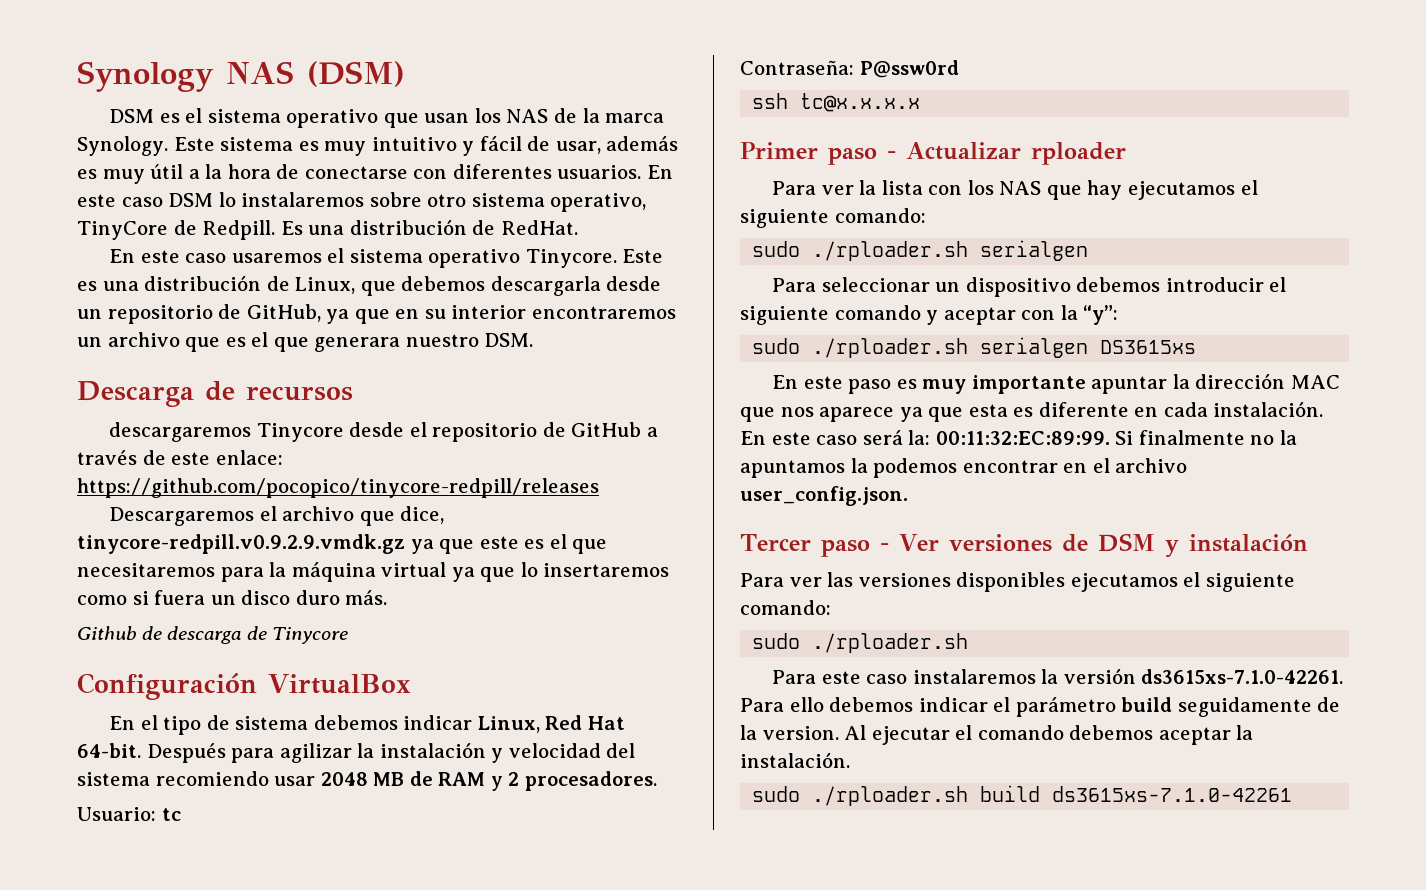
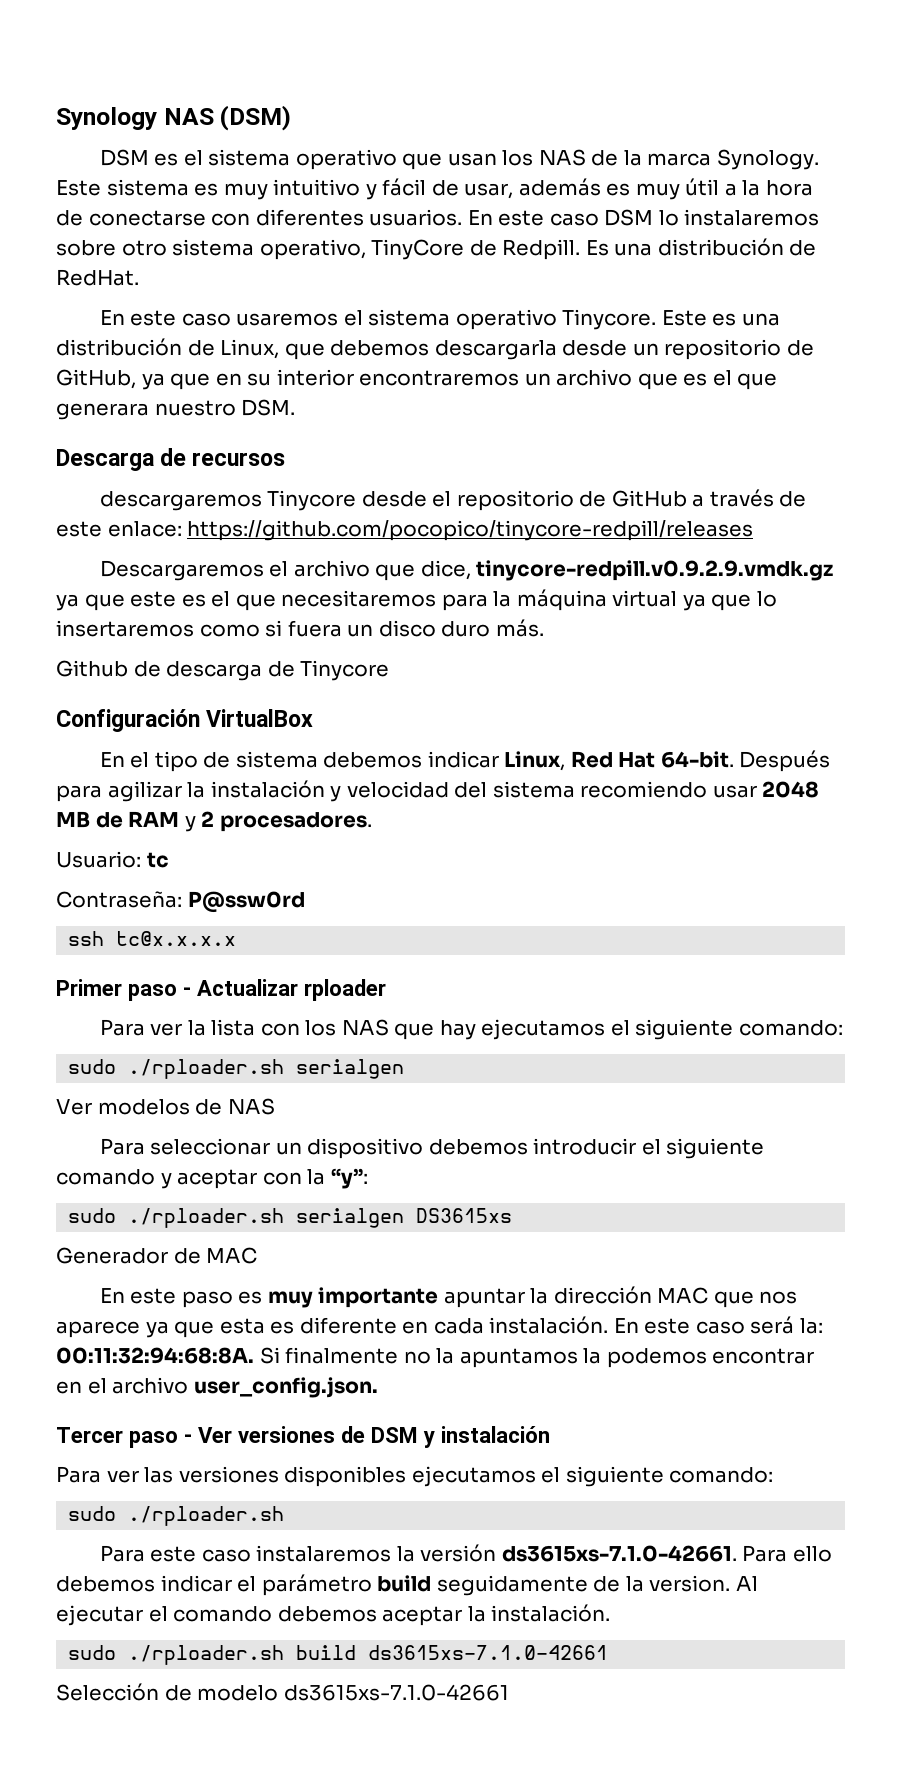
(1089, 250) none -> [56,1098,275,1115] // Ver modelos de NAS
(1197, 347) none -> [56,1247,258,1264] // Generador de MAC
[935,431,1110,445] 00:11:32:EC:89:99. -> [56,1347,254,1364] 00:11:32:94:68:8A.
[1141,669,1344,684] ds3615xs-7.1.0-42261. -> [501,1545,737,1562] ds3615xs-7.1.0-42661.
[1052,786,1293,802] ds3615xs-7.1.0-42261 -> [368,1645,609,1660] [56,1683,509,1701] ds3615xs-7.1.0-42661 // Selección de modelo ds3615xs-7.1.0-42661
--
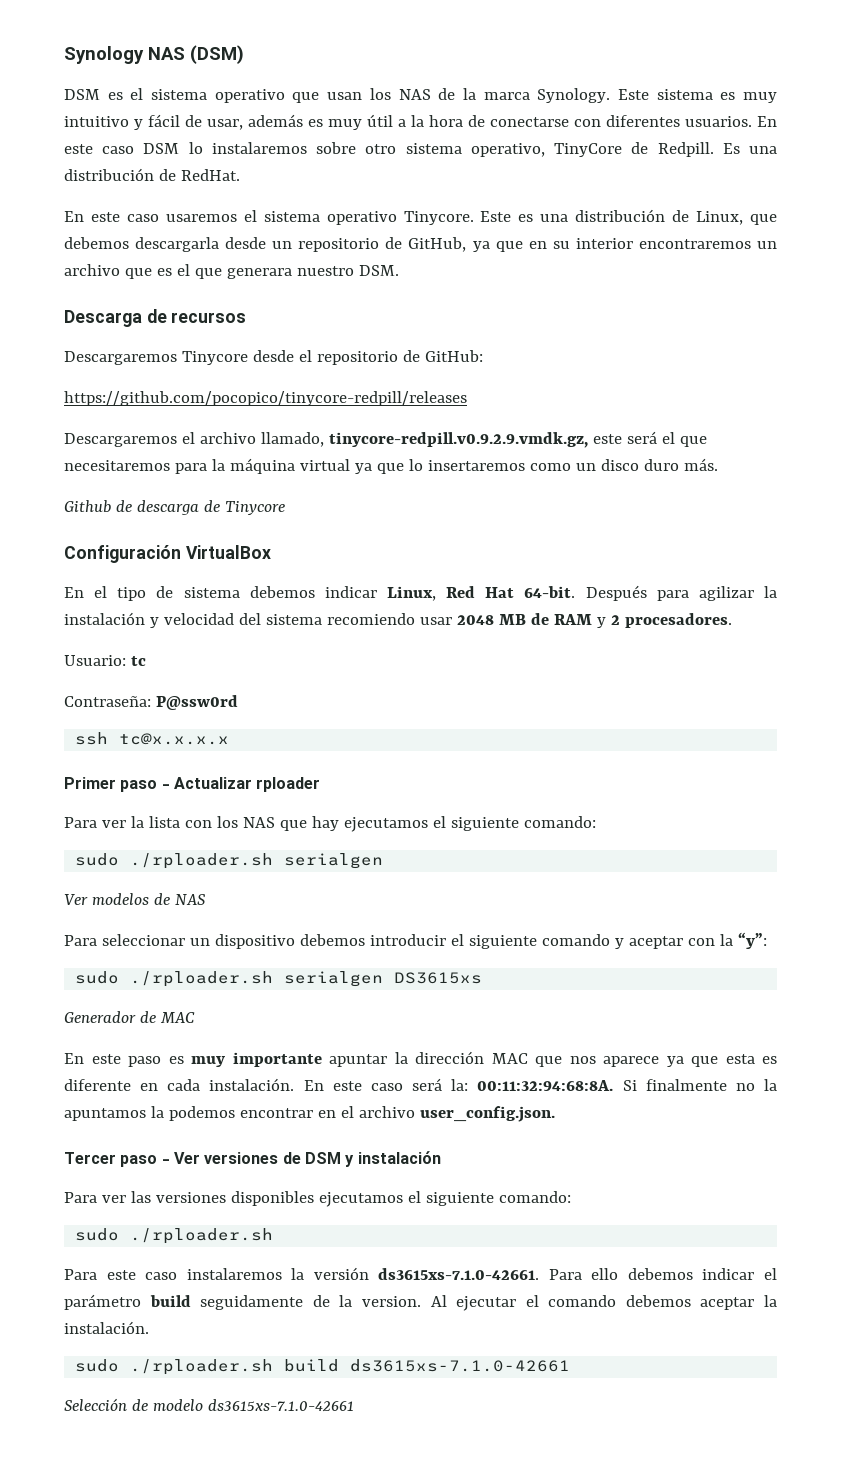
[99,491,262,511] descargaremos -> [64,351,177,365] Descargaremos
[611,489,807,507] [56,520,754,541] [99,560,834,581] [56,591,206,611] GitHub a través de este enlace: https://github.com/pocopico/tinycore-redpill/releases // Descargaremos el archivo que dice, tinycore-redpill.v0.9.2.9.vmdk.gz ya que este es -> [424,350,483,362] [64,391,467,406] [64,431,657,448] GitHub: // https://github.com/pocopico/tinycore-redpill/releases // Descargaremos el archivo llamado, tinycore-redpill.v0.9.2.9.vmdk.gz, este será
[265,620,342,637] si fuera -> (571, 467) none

> _TO DO_:
As listed above, the lines from the line with "[611,489,807,507] [56,520,754,541] [99,560,834,581]" to the line with "[265,620,342,637] si fuera -> (571, 467) none" are to be echoed exactly, with both ends included and nothing added.

> _SOLUTION TO THIS EXERCISE_:
[611,489,807,507] [56,520,754,541] [99,560,834,581] [56,591,206,611] GitHub a través de este enlace: https://github.com/pocopico/tinycore-redpill/releases // Descargaremos el archivo que dice, tinycore-redpill.v0.9.2.9.vmdk.gz ya que este es -> [424,350,483,362] [64,391,467,406] [64,431,657,448] GitHub: // https://github.com/pocopico/tinycore-redpill/releases // Descargaremos el archivo llamado, tinycore-redpill.v0.9.2.9.vmdk.gz, este será
[265,620,342,637] si fuera -> (571, 467) none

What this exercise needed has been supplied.